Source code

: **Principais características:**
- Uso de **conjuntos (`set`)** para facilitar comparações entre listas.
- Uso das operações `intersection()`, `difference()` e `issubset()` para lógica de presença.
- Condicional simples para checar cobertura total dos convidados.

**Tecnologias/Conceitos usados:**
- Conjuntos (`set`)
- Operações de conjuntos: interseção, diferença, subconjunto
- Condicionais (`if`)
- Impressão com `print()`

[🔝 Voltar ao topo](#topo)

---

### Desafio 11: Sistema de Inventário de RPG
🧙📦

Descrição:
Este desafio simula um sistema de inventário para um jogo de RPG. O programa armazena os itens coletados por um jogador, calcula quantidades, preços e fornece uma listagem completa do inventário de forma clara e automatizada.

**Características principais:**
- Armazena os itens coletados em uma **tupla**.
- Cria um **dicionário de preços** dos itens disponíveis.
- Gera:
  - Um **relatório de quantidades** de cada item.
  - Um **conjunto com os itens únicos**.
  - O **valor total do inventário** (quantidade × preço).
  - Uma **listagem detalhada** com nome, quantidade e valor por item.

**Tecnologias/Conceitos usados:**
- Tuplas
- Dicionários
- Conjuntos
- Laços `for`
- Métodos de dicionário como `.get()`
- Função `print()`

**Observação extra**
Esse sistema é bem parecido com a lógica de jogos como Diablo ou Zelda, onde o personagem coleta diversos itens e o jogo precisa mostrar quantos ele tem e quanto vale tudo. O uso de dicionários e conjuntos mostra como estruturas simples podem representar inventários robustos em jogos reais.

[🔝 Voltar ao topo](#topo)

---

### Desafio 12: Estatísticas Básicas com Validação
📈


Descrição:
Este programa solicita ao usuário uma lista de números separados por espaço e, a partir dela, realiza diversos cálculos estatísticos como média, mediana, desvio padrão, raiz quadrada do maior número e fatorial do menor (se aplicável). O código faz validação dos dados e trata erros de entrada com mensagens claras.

──────────────────────────────

— WORK TO COMPLETE —
All the data above should be restated in full, exactly.

— YOUR SOLUTION —
Source code

: **Principais características:**
- Uso de **conjuntos (`set`)** para facilitar comparações entre listas.
- Uso das operações `intersection()`, `difference()` e `issubset()` para lógica de presença.
- Condicional simples para checar cobertura total dos convidados.

**Tecnologias/Conceitos usados:**
- Conjuntos (`set`)
- Operações de conjuntos: interseção, diferença, subconjunto
- Condicionais (`if`)
- Impressão com `print()`

[🔝 Voltar ao topo](#topo)

---

### Desafio 11: Sistema de Inventário de RPG
🧙📦

Descrição:
Este desafio simula um sistema de inventário para um jogo de RPG. O programa armazena os itens coletados por um jogador, calcula quantidades, preços e fornece uma listagem completa do inventário de forma clara e automatizada.

**Características principais:**
- Armazena os itens coletados em uma **tupla**.
- Cria um **dicionário de preços** dos itens disponíveis.
- Gera:
  - Um **relatório de quantidades** de cada item.
  - Um **conjunto com os itens únicos**.
  - O **valor total do inventário** (quantidade × preço).
  - Uma **listagem detalhada** com nome, quantidade e valor por item.

**Tecnologias/Conceitos usados:**
- Tuplas
- Dicionários
- Conjuntos
- Laços `for`
- Métodos de dicionário como `.get()`
- Função `print()`

**Observação extra**
Esse sistema é bem parecido com a lógica de jogos como Diablo ou Zelda, onde o personagem coleta diversos itens e o jogo precisa mostrar quantos ele tem e quanto vale tudo. O uso de dicionários e conjuntos mostra como estruturas simples podem representar inventários robustos em jogos reais.

[🔝 Voltar ao topo](#topo)

---

### Desafio 12: Estatísticas Básicas com Validação
📈


Descrição:
Este programa solicita ao usuário uma lista de números separados por espaço e, a partir dela, realiza diversos cálculos estatísticos como média, mediana, desvio padrão, raiz quadrada do maior número e fatorial do menor (se aplicável). O código faz validação dos dados e trata erros de entrada com mensagens claras.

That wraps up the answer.